J.-M.B. : Pour les cas où les spermatozoïdes ne peuvent pas féconder spontanément l’ovule, on a inventé en 1995 l’injection intracytoplasmique de spermatozoïdes (ICSI en anglais), technique qui consiste à injecter directement un spermatozoïde dans l’ovule, à l’aide d’un robot muni de deux “joy sticks”. Le transfert des embryons obtenus est ensuite identique à celui d’une FIV. Cette FIV avec micromanipulation donne naissance en France à 3000 bébés par an en moyenne, elle est indiquée surtout en cas d’infertilité masculine.
Toutes les techniques de FIV donnent souvent « naissance »  à plusieurs embryons. Pour ne pas risquer les grossesses multiples nous préconisons le replacement de deux embryons maximum. Le reste des embryons obtenus, avec l’accord du couple, bien entendu, sera congelé dans l’azote liquide. L’IMSI est une technique qui permet en vue de FIV-ICSI une meilleure sélection des spermatozoïdes. Il s’agit d’utiliser des microscopes qui peuvent aller jusqu’à un grossissement de 10 000.
Le don d’ovocytes sera proposé chaque fois qu’il existera une ménopause ou une insuffisance ovarienne trop sévère. En France la prise en charge s’arrête à 38 ans.

M.H. : Quelles sont les autres techniques interdites pour l’instant ?

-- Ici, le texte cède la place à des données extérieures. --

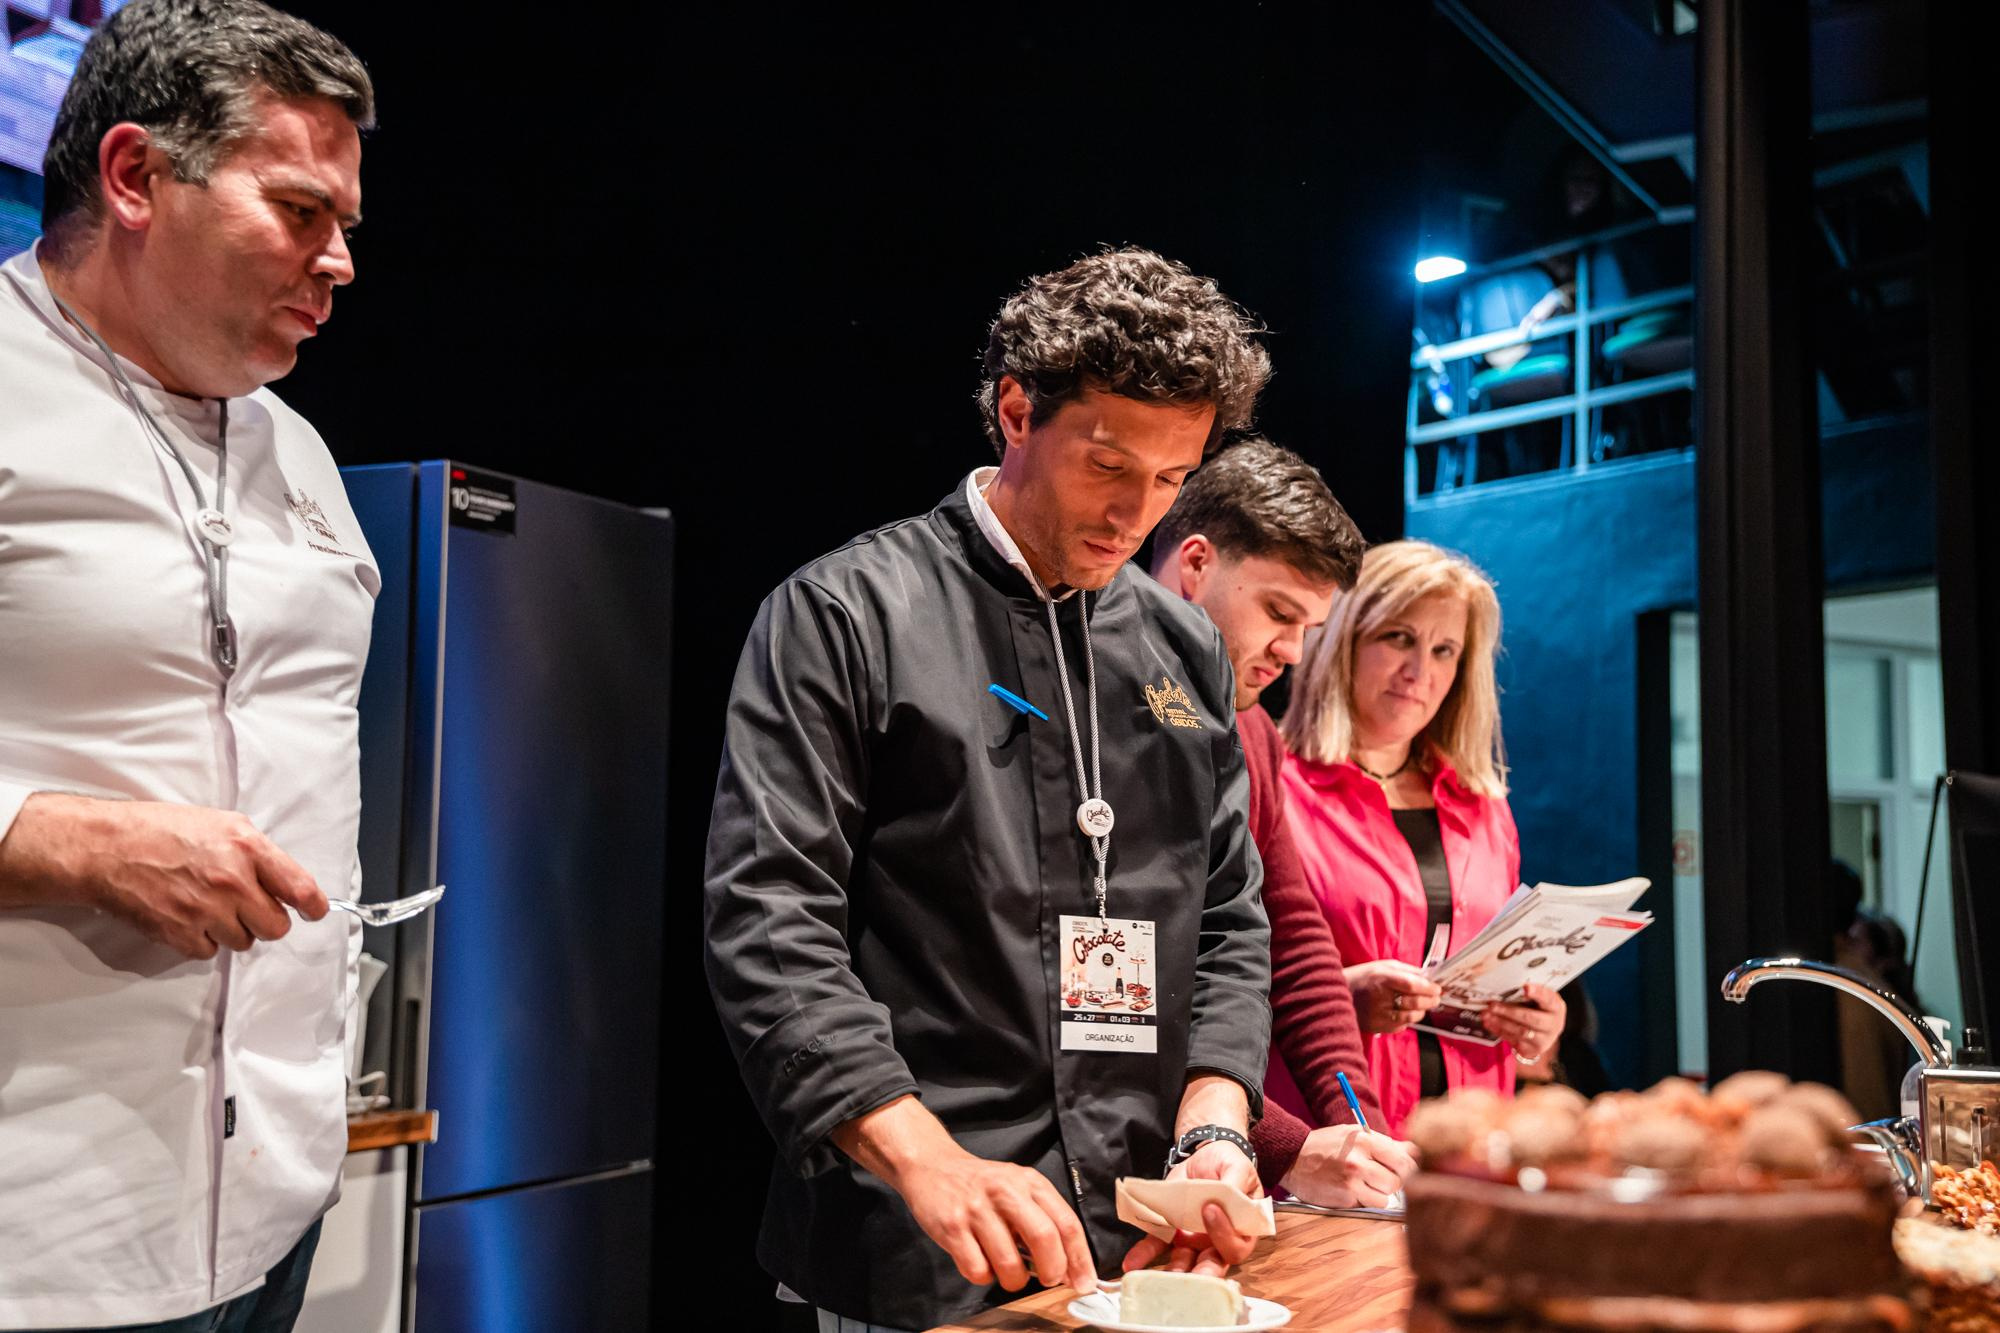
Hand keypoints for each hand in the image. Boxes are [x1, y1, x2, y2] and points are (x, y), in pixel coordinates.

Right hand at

J.-M.B. : La gestation pour autrui, « la mère porteuse », pour les femmes sans utérus. Le don d’ovocytes après 38 ans. La vitrification des ovocytes, en voie de légalisation, permet de conserver les ovocytes des jeunes femmes qui doivent bénéficier d’un traitement pour cancer. Ces traitements (radio-chimiothérapie) rendent souvent ces jeunes femmes stériles, elles pourraient alors, et après guérison faire féconder les ovocytes ainsi « stockés » par l’élu de leur cœur. Cette technique pose le problème éthique majeur de l’autoconservation pour convenance personnelle.

M.H. : Et les cellules souches ?
J.-M.B. : Le grand sujet de débat actuel – au stade de recherche en France – est l’utilisation des cellules souches, grâce auxquelles il sera possible de « fabriquer » des ovocytes et des spermatozoïdes entre autres. Facile à partir des cellules souches embryonnaires, mais non éthiques, on sait aujourd’hui à partir de n’importe quelle cellule, (de peau par exemple) obtenir une cellule souche. A partir de celle-ci (qui contient le patrimoine génétique de son propriétaire) grâce à des techniques très complexes, on pourra obtenir n’importe quel type de lignée cellulaire : osseuse, musculaire, nerveuse, hépatique….mais bien entendu aussi de la lignée reproductive.